Provided information:
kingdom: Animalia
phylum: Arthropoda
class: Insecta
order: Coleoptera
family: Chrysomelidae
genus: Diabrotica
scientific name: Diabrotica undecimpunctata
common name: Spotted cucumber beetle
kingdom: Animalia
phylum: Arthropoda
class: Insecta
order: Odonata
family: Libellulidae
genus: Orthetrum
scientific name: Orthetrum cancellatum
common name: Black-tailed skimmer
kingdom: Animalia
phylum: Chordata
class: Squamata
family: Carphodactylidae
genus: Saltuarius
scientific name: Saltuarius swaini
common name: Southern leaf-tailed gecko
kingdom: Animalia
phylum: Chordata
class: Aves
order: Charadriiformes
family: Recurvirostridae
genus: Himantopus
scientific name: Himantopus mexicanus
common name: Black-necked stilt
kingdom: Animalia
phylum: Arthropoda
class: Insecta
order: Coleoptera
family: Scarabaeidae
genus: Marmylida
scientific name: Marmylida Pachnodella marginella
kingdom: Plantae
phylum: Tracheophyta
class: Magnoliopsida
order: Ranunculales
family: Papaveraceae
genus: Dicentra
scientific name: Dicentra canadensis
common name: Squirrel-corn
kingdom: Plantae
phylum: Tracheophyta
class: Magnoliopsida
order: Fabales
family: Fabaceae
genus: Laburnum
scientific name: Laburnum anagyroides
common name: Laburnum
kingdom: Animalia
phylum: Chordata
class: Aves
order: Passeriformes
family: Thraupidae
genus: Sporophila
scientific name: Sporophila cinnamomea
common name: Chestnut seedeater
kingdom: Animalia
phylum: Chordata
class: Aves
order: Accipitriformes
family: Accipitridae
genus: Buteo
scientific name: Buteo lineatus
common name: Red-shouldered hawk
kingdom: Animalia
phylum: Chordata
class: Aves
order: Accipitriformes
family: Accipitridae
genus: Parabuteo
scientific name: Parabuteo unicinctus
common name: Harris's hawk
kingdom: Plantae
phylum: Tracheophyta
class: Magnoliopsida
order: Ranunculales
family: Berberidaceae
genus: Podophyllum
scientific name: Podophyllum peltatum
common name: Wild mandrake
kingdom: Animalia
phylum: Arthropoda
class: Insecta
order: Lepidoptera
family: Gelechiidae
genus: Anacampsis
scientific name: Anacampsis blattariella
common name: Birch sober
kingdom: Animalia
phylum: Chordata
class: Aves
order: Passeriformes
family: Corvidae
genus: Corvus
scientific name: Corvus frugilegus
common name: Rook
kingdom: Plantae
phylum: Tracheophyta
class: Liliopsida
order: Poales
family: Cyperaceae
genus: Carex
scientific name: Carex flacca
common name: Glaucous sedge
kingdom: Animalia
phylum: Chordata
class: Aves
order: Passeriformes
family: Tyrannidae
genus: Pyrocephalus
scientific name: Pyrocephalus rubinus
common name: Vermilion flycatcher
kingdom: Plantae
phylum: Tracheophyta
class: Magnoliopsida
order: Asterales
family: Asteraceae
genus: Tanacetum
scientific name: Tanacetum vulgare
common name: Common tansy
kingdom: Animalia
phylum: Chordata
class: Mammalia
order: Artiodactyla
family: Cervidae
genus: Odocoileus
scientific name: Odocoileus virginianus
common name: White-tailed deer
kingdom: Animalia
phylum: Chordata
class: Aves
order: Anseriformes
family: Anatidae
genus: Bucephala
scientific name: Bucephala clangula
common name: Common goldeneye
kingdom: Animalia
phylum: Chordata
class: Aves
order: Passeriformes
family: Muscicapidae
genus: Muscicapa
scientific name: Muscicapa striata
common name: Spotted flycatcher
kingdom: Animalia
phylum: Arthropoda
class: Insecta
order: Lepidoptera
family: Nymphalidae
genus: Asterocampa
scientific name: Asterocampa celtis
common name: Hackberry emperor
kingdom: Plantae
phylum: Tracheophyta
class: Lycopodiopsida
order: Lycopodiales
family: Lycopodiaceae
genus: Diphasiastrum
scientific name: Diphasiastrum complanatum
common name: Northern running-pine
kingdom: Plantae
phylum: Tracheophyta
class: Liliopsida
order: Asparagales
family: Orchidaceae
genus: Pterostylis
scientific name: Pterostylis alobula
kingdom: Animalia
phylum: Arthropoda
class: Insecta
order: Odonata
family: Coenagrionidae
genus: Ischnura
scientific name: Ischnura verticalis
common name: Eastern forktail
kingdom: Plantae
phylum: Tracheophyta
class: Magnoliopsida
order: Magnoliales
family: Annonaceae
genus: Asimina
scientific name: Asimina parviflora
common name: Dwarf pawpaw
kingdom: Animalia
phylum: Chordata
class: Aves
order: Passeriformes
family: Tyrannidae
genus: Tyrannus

Problem description:
Copy out every line of the entries above, word for word.

The result:
kingdom: Animalia
phylum: Arthropoda
class: Insecta
order: Coleoptera
family: Chrysomelidae
genus: Diabrotica
scientific name: Diabrotica undecimpunctata
common name: Spotted cucumber beetle
kingdom: Animalia
phylum: Arthropoda
class: Insecta
order: Odonata
family: Libellulidae
genus: Orthetrum
scientific name: Orthetrum cancellatum
common name: Black-tailed skimmer
kingdom: Animalia
phylum: Chordata
class: Squamata
family: Carphodactylidae
genus: Saltuarius
scientific name: Saltuarius swaini
common name: Southern leaf-tailed gecko
kingdom: Animalia
phylum: Chordata
class: Aves
order: Charadriiformes
family: Recurvirostridae
genus: Himantopus
scientific name: Himantopus mexicanus
common name: Black-necked stilt
kingdom: Animalia
phylum: Arthropoda
class: Insecta
order: Coleoptera
family: Scarabaeidae
genus: Marmylida
scientific name: Marmylida Pachnodella marginella
kingdom: Plantae
phylum: Tracheophyta
class: Magnoliopsida
order: Ranunculales
family: Papaveraceae
genus: Dicentra
scientific name: Dicentra canadensis
common name: Squirrel-corn
kingdom: Plantae
phylum: Tracheophyta
class: Magnoliopsida
order: Fabales
family: Fabaceae
genus: Laburnum
scientific name: Laburnum anagyroides
common name: Laburnum
kingdom: Animalia
phylum: Chordata
class: Aves
order: Passeriformes
family: Thraupidae
genus: Sporophila
scientific name: Sporophila cinnamomea
common name: Chestnut seedeater
kingdom: Animalia
phylum: Chordata
class: Aves
order: Accipitriformes
family: Accipitridae
genus: Buteo
scientific name: Buteo lineatus
common name: Red-shouldered hawk
kingdom: Animalia
phylum: Chordata
class: Aves
order: Accipitriformes
family: Accipitridae
genus: Parabuteo
scientific name: Parabuteo unicinctus
common name: Harris's hawk
kingdom: Plantae
phylum: Tracheophyta
class: Magnoliopsida
order: Ranunculales
family: Berberidaceae
genus: Podophyllum
scientific name: Podophyllum peltatum
common name: Wild mandrake
kingdom: Animalia
phylum: Arthropoda
class: Insecta
order: Lepidoptera
family: Gelechiidae
genus: Anacampsis
scientific name: Anacampsis blattariella
common name: Birch sober
kingdom: Animalia
phylum: Chordata
class: Aves
order: Passeriformes
family: Corvidae
genus: Corvus
scientific name: Corvus frugilegus
common name: Rook
kingdom: Plantae
phylum: Tracheophyta
class: Liliopsida
order: Poales
family: Cyperaceae
genus: Carex
scientific name: Carex flacca
common name: Glaucous sedge
kingdom: Animalia
phylum: Chordata
class: Aves
order: Passeriformes
family: Tyrannidae
genus: Pyrocephalus
scientific name: Pyrocephalus rubinus
common name: Vermilion flycatcher
kingdom: Plantae
phylum: Tracheophyta
class: Magnoliopsida
order: Asterales
family: Asteraceae
genus: Tanacetum
scientific name: Tanacetum vulgare
common name: Common tansy
kingdom: Animalia
phylum: Chordata
class: Mammalia
order: Artiodactyla
family: Cervidae
genus: Odocoileus
scientific name: Odocoileus virginianus
common name: White-tailed deer
kingdom: Animalia
phylum: Chordata
class: Aves
order: Anseriformes
family: Anatidae
genus: Bucephala
scientific name: Bucephala clangula
common name: Common goldeneye
kingdom: Animalia
phylum: Chordata
class: Aves
order: Passeriformes
family: Muscicapidae
genus: Muscicapa
scientific name: Muscicapa striata
common name: Spotted flycatcher
kingdom: Animalia
phylum: Arthropoda
class: Insecta
order: Lepidoptera
family: Nymphalidae
genus: Asterocampa
scientific name: Asterocampa celtis
common name: Hackberry emperor
kingdom: Plantae
phylum: Tracheophyta
class: Lycopodiopsida
order: Lycopodiales
family: Lycopodiaceae
genus: Diphasiastrum
scientific name: Diphasiastrum complanatum
common name: Northern running-pine
kingdom: Plantae
phylum: Tracheophyta
class: Liliopsida
order: Asparagales
family: Orchidaceae
genus: Pterostylis
scientific name: Pterostylis alobula
kingdom: Animalia
phylum: Arthropoda
class: Insecta
order: Odonata
family: Coenagrionidae
genus: Ischnura
scientific name: Ischnura verticalis
common name: Eastern forktail
kingdom: Plantae
phylum: Tracheophyta
class: Magnoliopsida
order: Magnoliales
family: Annonaceae
genus: Asimina
scientific name: Asimina parviflora
common name: Dwarf pawpaw
kingdom: Animalia
phylum: Chordata
class: Aves
order: Passeriformes
family: Tyrannidae
genus: Tyrannus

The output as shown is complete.